* Problem a
From the book review below, copy word for word the passage that begins with the words "Instead, Callahan seeks" and ends with the words "their entire world.".

* Given text
____________________
Review

Revolutionaries Lived in San Francisco but Wore No Flowers in Their Hair

The Explosion of Deferred Dreams: Musical Renaissance and Social Revolution in San Francisco, 1965–1975

by Peter Cole
Beyond Chron
January 31st, 2017


As the fiftieth anniversary of San Francisco’s “Summer of Love” begins, Mat Callahan wants us to question its myths. Young denizens of the city weren’t wearing “flowers in their hair,” weren’t that “gentle,” and didn’t all live in Haight-Ashbury. In fact, he contends, “there was no ‘Summer of Love’.” Rather, as Callahan quips, it “was a media creation that passed into popular usage the same way Tampax became the generic name for a sanitary napkin.”

Instead, Callahan seeks to return the revolutionary ethos of music and SF, joined by legions of young people also desirous of radical change. They fought on multiple fronts in social movements—most obviously, in support of the civil rights movement and against the US war in Vietnam. Indeed, social movements of a shocking variety, populated mostly if not exclusively by young people, emerged to challenge “the system,” and they were led by and danced to the music. They sought to remake race relations, culture and society, really their entire world.

Written well before the election of Donald Trump, Brexit vote, growing authoritarianism in Turkey, and the rise of fascist parties from Austria to Denmark to France, this book sure seems prescient. Its publication was timed for release in 2017 to take advantage of what, no doubt, will be immense heat if not light during this year’s commemorations of the Human Be-In, Monterey Pop Festival, and “Summer of Love,” all connected to San Francisco.
____________________
* Dataset entries
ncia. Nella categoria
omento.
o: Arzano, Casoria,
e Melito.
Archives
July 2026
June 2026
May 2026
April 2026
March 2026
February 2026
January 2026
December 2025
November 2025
____________________
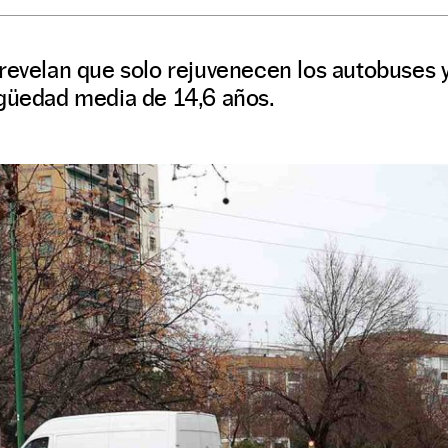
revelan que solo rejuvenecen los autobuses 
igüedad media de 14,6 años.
____________________
* Problem b
Reproduce, without any change, the lines in the records that begin with the line containing "revelan que solo rejuvenecen los autobuses" and end with the line containing "igüedad media de 14,6 años.", including both of those lines.

* Response area a
Instead, Callahan seeks to return the revolutionary ethos of music and SF, joined by legions of young people also desirous of radical change. They fought on multiple fronts in social movements—most obviously, in support of the civil rights movement and against the US war in Vietnam. Indeed, social movements of a shocking variety, populated mostly if not exclusively by young people, emerged to challenge “the system,” and they were led by and danced to the music. They sought to remake race relations, culture and society, really their entire world.

* Response area b
revelan que solo rejuvenecen los autobuses 
igüedad media de 14,6 años.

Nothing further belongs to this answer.